Auch die nachgelagerten Netze sind trotz zahlreicher Umfahrungsbauten (Aarburg, Lenzburg, Olten, Staffeleggzubringer in Aarau) in den letzten Jahren durch mindestens temporäre Überlastungen geprägt. Projekte zur Entlastung wie der 6-Spur-Ausbau zwischen Luterbach und Härkingen oder derjenige zwischen Aarau-Ost und Birrfeld sind mit unterschiedlichen Konkretisierungsgraden in Planung. Die Überlastungserscheinungen auf der Strasse betreffen laut dem bundesrätlichen Bericht mancherorts auch die Nebenzentren und dort insbesondere den strassengebundenen öffentlichen Verkehr sowie den Fuss- und Veloverkehr. Der Bund sieht auf dem Nationalstrassennetz im Aargau in den kommenden Jahren wie oben bereits dargelegt eine Kapazitätserweiterung der A1 zwischen Aarau Ost und Birrfeld vor.

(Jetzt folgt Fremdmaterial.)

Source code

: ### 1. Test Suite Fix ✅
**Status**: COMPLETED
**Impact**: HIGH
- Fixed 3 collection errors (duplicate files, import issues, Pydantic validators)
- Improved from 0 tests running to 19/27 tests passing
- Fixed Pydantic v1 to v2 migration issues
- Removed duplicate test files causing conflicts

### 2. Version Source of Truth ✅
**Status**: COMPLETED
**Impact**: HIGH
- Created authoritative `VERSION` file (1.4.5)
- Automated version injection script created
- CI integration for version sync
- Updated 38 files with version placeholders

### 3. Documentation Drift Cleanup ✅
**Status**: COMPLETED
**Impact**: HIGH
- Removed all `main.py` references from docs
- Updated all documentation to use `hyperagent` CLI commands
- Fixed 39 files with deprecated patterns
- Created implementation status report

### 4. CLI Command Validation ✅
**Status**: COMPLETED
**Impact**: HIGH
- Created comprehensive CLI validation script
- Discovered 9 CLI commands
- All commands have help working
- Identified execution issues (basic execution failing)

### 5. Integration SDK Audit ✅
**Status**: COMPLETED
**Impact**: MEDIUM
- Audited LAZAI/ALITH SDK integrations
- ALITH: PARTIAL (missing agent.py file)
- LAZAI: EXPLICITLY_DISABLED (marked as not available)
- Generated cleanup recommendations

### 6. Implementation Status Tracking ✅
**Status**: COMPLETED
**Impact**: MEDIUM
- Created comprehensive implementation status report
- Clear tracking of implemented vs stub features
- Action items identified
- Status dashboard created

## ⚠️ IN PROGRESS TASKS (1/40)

So sieht es längerfristig auf der Schiene aus

Auf der Strecke Zofingen-Suhr-Lenzburg wird die Trassenkapazität erhöht. Die vorhandene Kapazität wird allerdings mit dem im Ausbauschritt STEP AS 2035 vorgesehenen Angebot laut Bundesratseinschätzung ausgeschöpft sein. Personenfern-, Regional- und Güterverkehr überlagern sich auf der Hauptachse.

Entsprechend bestehe wenig Spielraum, den Regionalverkehr insbesondere von Olten her ostwärts auszubauen. Abhilfe würde erst langfristig der Bau einer neuen Verbindung zwischen dem Raum Aarau und dem Limmattal schaffen. Aufgrund der guten Erschliessung und der zentralen Lage sind im Raum zwischen Oensingen/Gäu und Lenzburg namhafte Logistikfirmen angesiedelt. Die weitere Ansiedlung dieser in hohem Masse raumintensiven und verkehrsgenerierenden Branche stellt Gemeinden, Kantone und die Infrastrukturbetreiber aber vor hohe Herausforderungen. Der weitere Ausbau des Güterverkehrs wird in diesem Handlungsraum durch die bereits stark belasteten Achsen limitiert. Mit den STEP Ausbauschritten ist die Realisierung folgender Projekte vorgesehen:

  • Achse Aarau-Zürich: Taktverdichtung S-Bahn
  • Achse Aarau-Zürich: Taktverdichtung IR Verbindungen
  • Achse Olten-Zürich: Taktverdichtungen IC und IR Verbindungen
  • Zofingen-Suhr-Lenzburg: Erhöhung Trassenkapazität
  • Achsen Olten-Zofingen und Lenzburg-Wohlen Muri-Othmarsingen: Taktverdichtungen
  • Achse Gränichen-Aarau-Schöftland: Taktverdichtungen
  • Achse Lenzburg-Zofingen: Ausbau Kapazität Güterverkehr
  • Aarau–Brugg–Wettingen–Zürich, resp. Aarau–Lenzburg–Zürich: Taktverdichtung
  • Freiamt: Taktverdichtung zwischen Othmarsingen und Muri
  • Achse Rangierbahnhof Limmattal–Winterthur: Kapazitätsausbau im Güterverkehr.